» **Records to process**:
□ □ □

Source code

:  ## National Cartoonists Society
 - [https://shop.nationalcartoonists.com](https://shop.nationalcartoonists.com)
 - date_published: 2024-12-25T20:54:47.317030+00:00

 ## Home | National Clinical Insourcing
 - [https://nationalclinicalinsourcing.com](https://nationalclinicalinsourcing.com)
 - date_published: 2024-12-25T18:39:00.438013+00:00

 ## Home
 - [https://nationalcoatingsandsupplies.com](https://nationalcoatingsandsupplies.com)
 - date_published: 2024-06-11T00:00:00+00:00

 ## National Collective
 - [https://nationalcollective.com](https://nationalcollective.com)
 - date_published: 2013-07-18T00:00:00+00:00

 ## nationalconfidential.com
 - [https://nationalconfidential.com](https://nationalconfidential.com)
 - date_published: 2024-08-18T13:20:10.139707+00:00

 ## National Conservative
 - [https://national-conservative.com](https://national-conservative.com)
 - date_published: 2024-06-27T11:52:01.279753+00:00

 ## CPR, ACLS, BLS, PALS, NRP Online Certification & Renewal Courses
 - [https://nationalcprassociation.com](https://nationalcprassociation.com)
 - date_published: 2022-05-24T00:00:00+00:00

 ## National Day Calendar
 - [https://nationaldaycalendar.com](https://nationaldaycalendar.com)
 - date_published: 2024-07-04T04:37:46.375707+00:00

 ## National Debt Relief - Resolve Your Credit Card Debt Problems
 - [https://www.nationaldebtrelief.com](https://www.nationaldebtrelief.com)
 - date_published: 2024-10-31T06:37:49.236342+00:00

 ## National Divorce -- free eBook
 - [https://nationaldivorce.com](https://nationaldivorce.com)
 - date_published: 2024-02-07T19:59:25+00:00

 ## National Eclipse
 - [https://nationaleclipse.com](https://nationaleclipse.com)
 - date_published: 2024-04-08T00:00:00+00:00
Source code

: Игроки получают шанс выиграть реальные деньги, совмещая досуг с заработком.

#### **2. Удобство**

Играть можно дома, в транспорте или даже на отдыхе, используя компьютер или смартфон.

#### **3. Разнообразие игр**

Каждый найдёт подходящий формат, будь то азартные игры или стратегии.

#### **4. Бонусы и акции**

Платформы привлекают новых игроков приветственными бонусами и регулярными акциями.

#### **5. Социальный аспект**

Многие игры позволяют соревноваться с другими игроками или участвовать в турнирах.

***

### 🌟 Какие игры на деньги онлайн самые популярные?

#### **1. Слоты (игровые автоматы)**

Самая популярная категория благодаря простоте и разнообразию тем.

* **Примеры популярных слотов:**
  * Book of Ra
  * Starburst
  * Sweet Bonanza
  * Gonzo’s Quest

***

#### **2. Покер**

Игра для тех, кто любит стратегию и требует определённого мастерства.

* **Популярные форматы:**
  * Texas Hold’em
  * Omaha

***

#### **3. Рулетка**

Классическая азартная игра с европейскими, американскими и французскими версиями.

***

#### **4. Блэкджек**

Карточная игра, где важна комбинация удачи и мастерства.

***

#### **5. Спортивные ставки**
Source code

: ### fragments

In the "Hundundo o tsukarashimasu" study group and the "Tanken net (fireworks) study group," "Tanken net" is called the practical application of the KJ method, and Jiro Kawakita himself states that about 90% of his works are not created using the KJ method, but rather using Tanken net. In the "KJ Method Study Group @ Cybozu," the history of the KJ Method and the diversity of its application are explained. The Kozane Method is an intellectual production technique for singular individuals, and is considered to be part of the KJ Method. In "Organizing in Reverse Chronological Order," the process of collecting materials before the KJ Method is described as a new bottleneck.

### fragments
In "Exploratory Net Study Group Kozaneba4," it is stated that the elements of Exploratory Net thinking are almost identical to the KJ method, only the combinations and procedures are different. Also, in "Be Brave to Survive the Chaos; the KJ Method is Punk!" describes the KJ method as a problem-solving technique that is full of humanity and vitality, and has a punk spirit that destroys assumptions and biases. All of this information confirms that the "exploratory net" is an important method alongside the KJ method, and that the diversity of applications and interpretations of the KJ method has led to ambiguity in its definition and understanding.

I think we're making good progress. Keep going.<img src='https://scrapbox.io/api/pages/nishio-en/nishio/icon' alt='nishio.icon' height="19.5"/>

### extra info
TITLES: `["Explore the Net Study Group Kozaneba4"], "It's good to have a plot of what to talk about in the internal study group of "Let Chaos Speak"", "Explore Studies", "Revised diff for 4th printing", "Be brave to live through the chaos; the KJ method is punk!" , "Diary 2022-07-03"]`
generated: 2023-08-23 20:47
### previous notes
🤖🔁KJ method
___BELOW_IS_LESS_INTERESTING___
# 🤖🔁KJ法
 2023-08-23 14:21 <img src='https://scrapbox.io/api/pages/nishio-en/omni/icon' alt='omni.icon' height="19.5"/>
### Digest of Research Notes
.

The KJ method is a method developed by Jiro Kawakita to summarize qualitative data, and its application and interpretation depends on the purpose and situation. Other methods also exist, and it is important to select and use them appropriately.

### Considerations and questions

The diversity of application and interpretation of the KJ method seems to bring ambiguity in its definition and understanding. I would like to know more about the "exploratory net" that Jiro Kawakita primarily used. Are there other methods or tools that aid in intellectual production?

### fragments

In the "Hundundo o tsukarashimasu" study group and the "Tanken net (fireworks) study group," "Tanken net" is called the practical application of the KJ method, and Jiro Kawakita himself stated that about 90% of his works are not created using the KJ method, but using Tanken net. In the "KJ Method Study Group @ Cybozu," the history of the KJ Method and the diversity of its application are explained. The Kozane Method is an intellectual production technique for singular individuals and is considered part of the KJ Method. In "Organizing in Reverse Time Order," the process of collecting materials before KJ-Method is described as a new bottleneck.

□ □ □

» **What the exercise asks**:
Copy every entry exactly.

» **Result for this task**:
Source code

:  ## National Cartoonists Society
 - [https://shop.nationalcartoonists.com](https://shop.nationalcartoonists.com)
 - date_published: 2024-12-25T20:54:47.317030+00:00

 ## Home | National Clinical Insourcing
 - [https://nationalclinicalinsourcing.com](https://nationalclinicalinsourcing.com)
 - date_published: 2024-12-25T18:39:00.438013+00:00

 ## Home
 - [https://nationalcoatingsandsupplies.com](https://nationalcoatingsandsupplies.com)
 - date_published: 2024-06-11T00:00:00+00:00

 ## National Collective
 - [https://nationalcollective.com](https://nationalcollective.com)
 - date_published: 2013-07-18T00:00:00+00:00

 ## nationalconfidential.com
 - [https://nationalconfidential.com](https://nationalconfidential.com)
 - date_published: 2024-08-18T13:20:10.139707+00:00

 ## National Conservative
 - [https://national-conservative.com](https://national-conservative.com)
 - date_published: 2024-06-27T11:52:01.279753+00:00

 ## CPR, ACLS, BLS, PALS, NRP Online Certification & Renewal Courses
 - [https://nationalcprassociation.com](https://nationalcprassociation.com)
 - date_published: 2022-05-24T00:00:00+00:00

 ## National Day Calendar
 - [https://nationaldaycalendar.com](https://nationaldaycalendar.com)
 - date_published: 2024-07-04T04:37:46.375707+00:00

 ## National Debt Relief - Resolve Your Credit Card Debt Problems
 - [https://www.nationaldebtrelief.com](https://www.nationaldebtrelief.com)
 - date_published: 2024-10-31T06:37:49.236342+00:00

 ## National Divorce -- free eBook
 - [https://nationaldivorce.com](https://nationaldivorce.com)
 - date_published: 2024-02-07T19:59:25+00:00

 ## National Eclipse
 - [https://nationaleclipse.com](https://nationaleclipse.com)
 - date_published: 2024-04-08T00:00:00+00:00
Source code

: Игроки получают шанс выиграть реальные деньги, совмещая досуг с заработком.

#### **2. Удобство**

Играть можно дома, в транспорте или даже на отдыхе, используя компьютер или смартфон.

#### **3. Разнообразие игр**

Каждый найдёт подходящий формат, будь то азартные игры или стратегии.

#### **4. Бонусы и акции**

Платформы привлекают новых игроков приветственными бонусами и регулярными акциями.

#### **5. Социальный аспект**

Многие игры позволяют соревноваться с другими игроками или участвовать в турнирах.

***

### 🌟 Какие игры на деньги онлайн самые популярные?

#### **1. Слоты (игровые автоматы)**

Самая популярная категория благодаря простоте и разнообразию тем.

* **Примеры популярных слотов:**
  * Book of Ra
  * Starburst
  * Sweet Bonanza
  * Gonzo’s Quest

***

#### **2. Покер**

Игра для тех, кто любит стратегию и требует определённого мастерства.

* **Популярные форматы:**
  * Texas Hold’em
  * Omaha

***

#### **3. Рулетка**

Классическая азартная игра с европейскими, американскими и французскими версиями.

***

#### **4. Блэкджек**

Карточная игра, где важна комбинация удачи и мастерства.

***

#### **5. Спортивные ставки**
Source code

: ### fragments

In the "Hundundo o tsukarashimasu" study group and the "Tanken net (fireworks) study group," "Tanken net" is called the practical application of the KJ method, and Jiro Kawakita himself states that about 90% of his works are not created using the KJ method, but rather using Tanken net. In the "KJ Method Study Group @ Cybozu," the history of the KJ Method and the diversity of its application are explained. The Kozane Method is an intellectual production technique for singular individuals, and is considered to be part of the KJ Method. In "Organizing in Reverse Chronological Order," the process of collecting materials before the KJ Method is described as a new bottleneck.

### fragments
In "Exploratory Net Study Group Kozaneba4," it is stated that the elements of Exploratory Net thinking are almost identical to the KJ method, only the combinations and procedures are different. Also, in "Be Brave to Survive the Chaos; the KJ Method is Punk!" describes the KJ method as a problem-solving technique that is full of humanity and vitality, and has a punk spirit that destroys assumptions and biases. All of this information confirms that the "exploratory net" is an important method alongside the KJ method, and that the diversity of applications and interpretations of the KJ method has led to ambiguity in its definition and understanding.

I think we're making good progress. Keep going.<img src='https://scrapbox.io/api/pages/nishio-en/nishio/icon' alt='nishio.icon' height="19.5"/>

### extra info
TITLES: `["Explore the Net Study Group Kozaneba4"], "It's good to have a plot of what to talk about in the internal study group of "Let Chaos Speak"", "Explore Studies", "Revised diff for 4th printing", "Be brave to live through the chaos; the KJ method is punk!" , "Diary 2022-07-03"]`
generated: 2023-08-23 20:47
### previous notes
🤖🔁KJ method
___BELOW_IS_LESS_INTERESTING___
# 🤖🔁KJ法
 2023-08-23 14:21 <img src='https://scrapbox.io/api/pages/nishio-en/omni/icon' alt='omni.icon' height="19.5"/>
### Digest of Research Notes
.

The KJ method is a method developed by Jiro Kawakita to summarize qualitative data, and its application and interpretation depends on the purpose and situation. Other methods also exist, and it is important to select and use them appropriately.

### Considerations and questions

The diversity of application and interpretation of the KJ method seems to bring ambiguity in its definition and understanding. I would like to know more about the "exploratory net" that Jiro Kawakita primarily used. Are there other methods or tools that aid in intellectual production?

### fragments

In the "Hundundo o tsukarashimasu" study group and the "Tanken net (fireworks) study group," "Tanken net" is called the practical application of the KJ method, and Jiro Kawakita himself stated that about 90% of his works are not created using the KJ method, but using Tanken net. In the "KJ Method Study Group @ Cybozu," the history of the KJ Method and the diversity of its application are explained. The Kozane Method is an intellectual production technique for singular individuals and is considered part of the KJ Method. In "Organizing in Reverse Time Order," the process of collecting materials before KJ-Method is described as a new bottleneck.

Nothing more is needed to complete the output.